You can also just use a bobber
In the cooler weather months, stripers tend to feed near the surface. This is when you need to fish your live bait rigs more shallow. That's when float rigs work really well. A float rig consists of a small party balloon, blown up and tied to the fishing line, about 6 to 10 feet above the live shad. You dont have to weight the line. Use a barrell swivel to prevent your line from twisting. The balloon floats on top of the water, creating less resistance than bobbers. You can also use different color balloons, to tell your lines apart or bright color balloons to see your lines better from a distance. Put your first bait out around 30 yards behind the boat and stager the others at 5 to 10 yard intervals, to prevent tangling. A good floating devise is the corks with lights in them that are used for night striper fishing.

Flat Lining or freelining (A hook and the Bait -
This Method is as simple. With nothing more than a hook on the end of the line, you attach the bait fish and let "em" swim.You can learn to direct the way your bait swims by where you place the hook-- the further toward the head they tend to swim down--- the future toward the tail they tend to swim up. Use more of a swing when casting live bait as not to damage or pop them off your hook with a little practice you will have no problem.

Using Cut Bait
A fishing technique we haven't talked about is 'cut bait fishing' (sections or filets of baitfish).Some of the biggest stripers ever recorded were taken on cut bait fished on a bottom rig. (My personal Favorite, I use Bunker heads and cast them from shore at high tide).This method is similar to live bait fishing except that the boat is positioned over a likely spot and moored with a bow and stern anchor. The second anchor keeps the boat from swinging and tangling the fishing lines. Dead baits, such as shad or bream are hooked to lines and cast around the boat. Baits are fished on the bottom while others are suspended at various depths. When available, live bait is used in conjunction with the dead bait. The bait can be cut into various shapes or slashed to give off more scent. Larger baits can be cut in half to make two baits. The head section will be used on one line while the tail section is hooked to another. Fresh dead bait will attract more fish than frozen bait.
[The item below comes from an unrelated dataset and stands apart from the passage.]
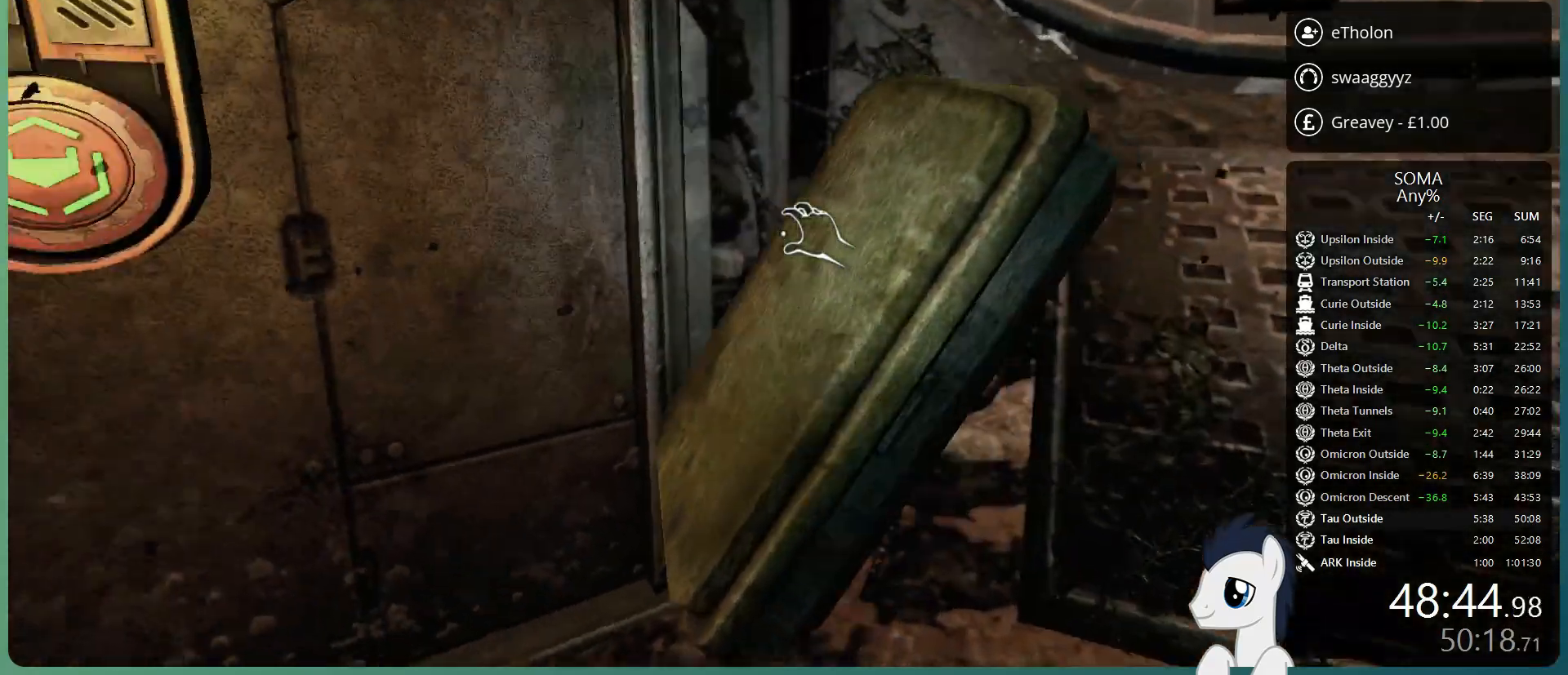
{"keys": [], "mouse": [], "events": [[67, "d", "up"]]}
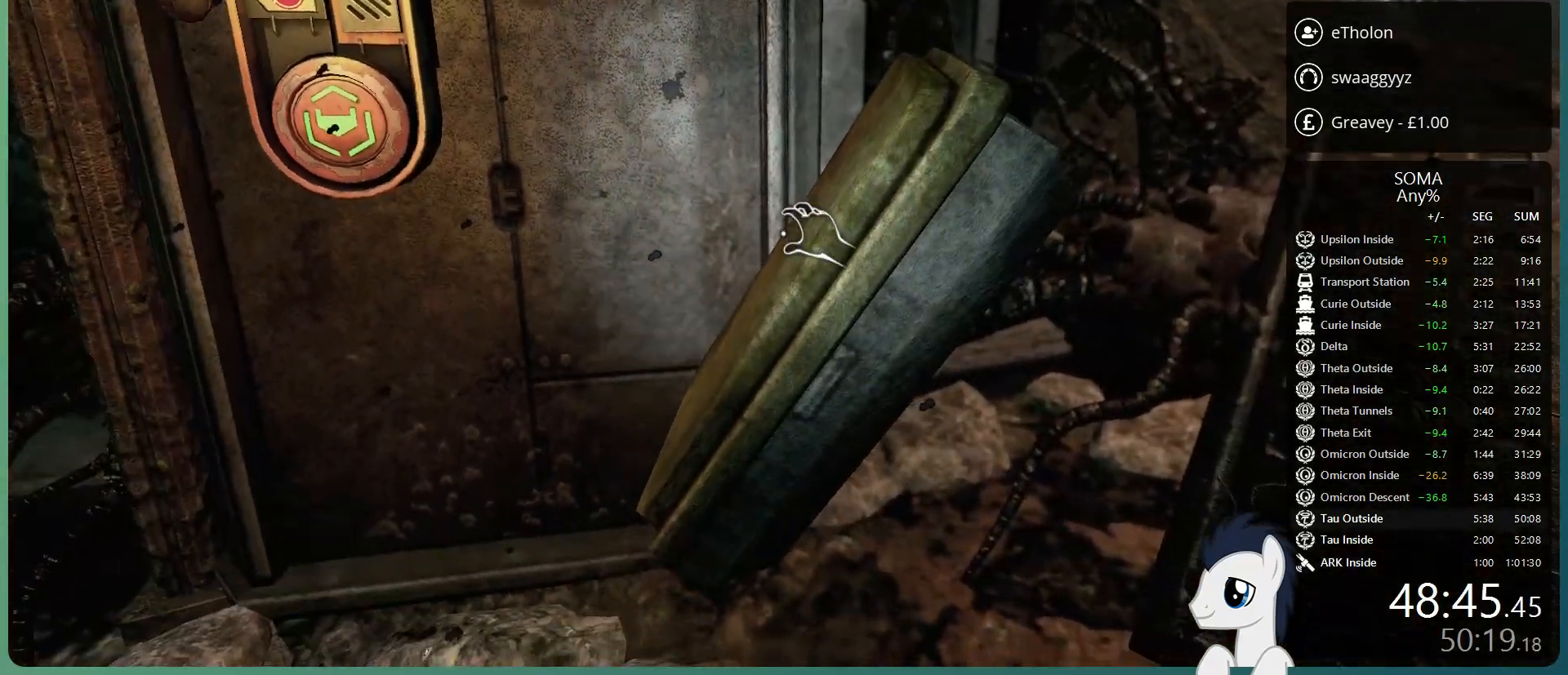
{"keys": ["r"], "mouse": ["left"], "events": [[50, "mouse_left", "down"], [133, "r", "down"]]}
Equipment necessary for catching and keeping the proper bait for a days striper fishing is:
Cast net.
Larger is not necessarily better.When bait is scattered or scarce, a 6 foot radius cast net is the bare minimum.

With bait species that do not school tightly like herring, up to a 12 foot net is necessary.

With bait which can ball up very tightly like threadfin shad however, you may get away with using only a 3 or 4 foot net.

Check your local cast net regulations, some areas restrict net sizes.
Bait Tank
Aerated, filtered round bait tank. (min 15 gal)

The tank makes or breaks the fishing trip. Most cases, striper are looking for the most frantic, excited bait they can find. A poor tank will certainly deny you the quality bait necessary for catching striper.

Helpful Hints for a days striper fishing with a properly treated and aerated bait tank:
Use salt to prevent slime loss. 1- 1 1/2 cups per 20 gallons.

DO NOT overcrowd your bait tank.
A guide is to keep smaller bait (5" down) @ 1 for every gal.
For bait fish 5" to 10" and up 1 for every 2 gallons


Cooler water keeps bait alive longer than warmer water....
60 - 70 degrees preferred. It holds more oxygen.

IMPORTANT!! Don't change the temperature by more than 10 degrees from the water the bait comes from....it WILL die.

Keep your filter cleaned out.

Minimize handling of bait and the time bait is out of the water.

Gently dip your bait from the tank and avoid violent swishing with the net and dont I repeat dont, get bug spray on the bait or your hands.